Les français en danger
« L’autre jour, j’ai reçu un appel pour un patient qui avait une greffe de cœur et qui n’avait pas de médecin traitant », informe le docteur Costa. Les professionnels de santé sont pessimistes face à la situation et tentent de tirer la sonnette d’alarme : « Ça ne va pas et ça ne va pas aller mieux. Le temps que suffisamment de médecins se forment, nous devons attendre huit ans avant que la situation s'améliore. Il faut tenir, nous n’avons pas le choix ». Les retards de soins deviennent de plus en plus inquiétants. Contacté par le 15, David Costa a dû prendre en urgence un homme qui souffrait d’une lésion du pouce. « C’était un mélanome évolué, un cancer de l’ongle. Il aurait dû être pris en charge il y a quatre mois, mais il n’était pas suivi. On a perdu du temps sur un cancer et c’est gravissime. On a dû lui couper le pouce ! », s’exclame le médecin généraliste. Cette année, des situations similaires se multiplient. David Costa aimerait ouvrir un nouveau concept à la maison médicale où les médecins pourraient tourner à tour de rôle. Les patients sans médecins traitants pourraient être accueillis. Ensuite, il aimerait être aidé par le gouvernement pour embaucher du personnel. Ces assistants se chargeraient des tâches administratives, comme passer la carte vitale et encaisser par exemple. « Ce serait bien que les politiques écoutent les médecins, et qu'ils regardent à l’étranger ce qui marche », souhaiterait le médecin généraliste.
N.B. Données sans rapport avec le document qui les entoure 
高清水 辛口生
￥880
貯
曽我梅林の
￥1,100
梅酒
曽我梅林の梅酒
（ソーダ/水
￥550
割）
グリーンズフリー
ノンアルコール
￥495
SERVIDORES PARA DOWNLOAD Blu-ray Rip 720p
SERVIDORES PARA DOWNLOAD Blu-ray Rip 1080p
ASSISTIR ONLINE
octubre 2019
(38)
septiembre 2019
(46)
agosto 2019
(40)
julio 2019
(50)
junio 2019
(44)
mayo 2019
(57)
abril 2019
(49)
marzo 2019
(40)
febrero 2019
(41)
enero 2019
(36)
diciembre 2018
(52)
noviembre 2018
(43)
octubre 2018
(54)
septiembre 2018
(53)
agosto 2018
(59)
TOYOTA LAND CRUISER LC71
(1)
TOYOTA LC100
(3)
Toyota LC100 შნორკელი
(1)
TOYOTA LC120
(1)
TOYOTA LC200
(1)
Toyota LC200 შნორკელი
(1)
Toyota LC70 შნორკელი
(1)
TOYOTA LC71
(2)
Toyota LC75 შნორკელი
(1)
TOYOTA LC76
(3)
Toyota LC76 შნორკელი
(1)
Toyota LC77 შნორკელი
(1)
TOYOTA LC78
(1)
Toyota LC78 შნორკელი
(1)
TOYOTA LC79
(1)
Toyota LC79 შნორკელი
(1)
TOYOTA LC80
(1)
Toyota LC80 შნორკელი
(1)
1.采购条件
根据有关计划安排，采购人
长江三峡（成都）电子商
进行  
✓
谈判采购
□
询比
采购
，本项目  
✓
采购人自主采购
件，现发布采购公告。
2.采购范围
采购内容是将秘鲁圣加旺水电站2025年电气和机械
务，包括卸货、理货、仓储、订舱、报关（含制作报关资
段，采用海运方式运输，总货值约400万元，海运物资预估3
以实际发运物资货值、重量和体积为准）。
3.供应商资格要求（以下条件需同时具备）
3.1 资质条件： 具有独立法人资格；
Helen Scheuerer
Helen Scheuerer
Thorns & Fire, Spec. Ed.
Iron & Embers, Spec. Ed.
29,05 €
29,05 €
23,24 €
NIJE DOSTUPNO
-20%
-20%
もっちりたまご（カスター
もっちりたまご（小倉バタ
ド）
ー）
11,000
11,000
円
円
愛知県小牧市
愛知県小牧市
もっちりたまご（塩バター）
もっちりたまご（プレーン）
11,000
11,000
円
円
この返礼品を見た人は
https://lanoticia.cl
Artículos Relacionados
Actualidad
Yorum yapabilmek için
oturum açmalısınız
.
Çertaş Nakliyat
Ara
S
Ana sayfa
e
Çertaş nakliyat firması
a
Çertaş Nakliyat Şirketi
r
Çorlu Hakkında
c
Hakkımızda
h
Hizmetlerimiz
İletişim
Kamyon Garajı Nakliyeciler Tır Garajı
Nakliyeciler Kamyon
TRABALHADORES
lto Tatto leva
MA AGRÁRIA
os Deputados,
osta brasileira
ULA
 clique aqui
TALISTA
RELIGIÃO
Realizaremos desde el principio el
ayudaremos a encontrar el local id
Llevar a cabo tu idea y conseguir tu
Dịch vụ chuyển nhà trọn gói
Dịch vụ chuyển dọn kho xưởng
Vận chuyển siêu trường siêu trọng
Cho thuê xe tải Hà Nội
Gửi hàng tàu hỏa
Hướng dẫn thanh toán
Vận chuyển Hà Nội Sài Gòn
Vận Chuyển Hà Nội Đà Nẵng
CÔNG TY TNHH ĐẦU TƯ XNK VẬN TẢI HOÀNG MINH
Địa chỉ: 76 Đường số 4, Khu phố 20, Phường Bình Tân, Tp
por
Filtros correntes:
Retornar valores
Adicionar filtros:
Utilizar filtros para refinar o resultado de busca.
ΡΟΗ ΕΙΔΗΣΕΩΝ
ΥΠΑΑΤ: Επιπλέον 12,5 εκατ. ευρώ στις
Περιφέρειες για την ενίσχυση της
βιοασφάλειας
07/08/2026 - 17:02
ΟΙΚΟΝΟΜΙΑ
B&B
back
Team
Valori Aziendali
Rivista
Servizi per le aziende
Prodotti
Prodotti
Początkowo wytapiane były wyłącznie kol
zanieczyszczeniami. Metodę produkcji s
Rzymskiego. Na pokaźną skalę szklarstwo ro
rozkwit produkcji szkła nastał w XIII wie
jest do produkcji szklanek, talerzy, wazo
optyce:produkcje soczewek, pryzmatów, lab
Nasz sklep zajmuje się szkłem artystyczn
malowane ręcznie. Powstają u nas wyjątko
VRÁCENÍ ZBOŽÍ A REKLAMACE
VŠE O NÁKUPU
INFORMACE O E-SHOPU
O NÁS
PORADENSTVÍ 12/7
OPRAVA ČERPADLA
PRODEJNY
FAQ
Un manque de soutien par le gouvernement
« En France, il faut toujours qu’il y ait des larmes et du sang pour qu’on change. Est-ce que pour une fois on peut changer les choses avant ? », interroge le généraliste. En avril dernier, Gabriel Attal a fait de nouvelles annonces sur l’accès aux soins. « Je l’ai pris comme une trahison et un coup de poignard. Il pourrait nous dire, les généralistes vous êtes nuls et vous servez à rien, ce serait pareil », affirme le docteur Costa. Le Premier ministre a annoncé une dixième année d’études pour les médecins généralistes. Mais les infirmiers pourront faire des prescriptions à de nouveaux patients qui ne sont pas suivis, « comme s’ils étaient médecins », Gabriel Attal a aussi annoncé l'augmentation du nombre d’étudiants. « Je suis le premier à demander qu’il y ait plus de médecins, mais qui va les former ? Je suis enseignant à la fac, il n’y a pas assez de salles de cours, ni de professeurs… », explique le chercheur. Il ajoute : « On ne va pas en prendre beaucoup pour les former mal et faire de mauvais médecins. Mais si le gouvernement agrandit la faculté et qu’il recrute de nouveaux enseignants pour former les jeunes alors je suis partant, mais j’en doute. »
Une remise en question
Conscient des problématiques de la santé en France, le docteur Costa doute de son futur. « J’ai des valeurs pour pouvoir aider les autres, mais je ne veux pas aller trop loin. Si je dois être maltraitant avec des patients car je ne peux plus bien les soigner, il serait temps que je me reconvertisse », annonce-t-il. Il souhaite néanmoins attendre novembre car un nouveau congrès est prévu. De plus, les médecins généralistes sont en train de négocier une convention. « Je suis en pleine réflexion… Soit je peux faire mon métier et ma mission dans de bonnes conditions, soit je ferai autre chose. Mais pour l’instant, je fais le plus beau métier du monde », conclut le médecin généraliste.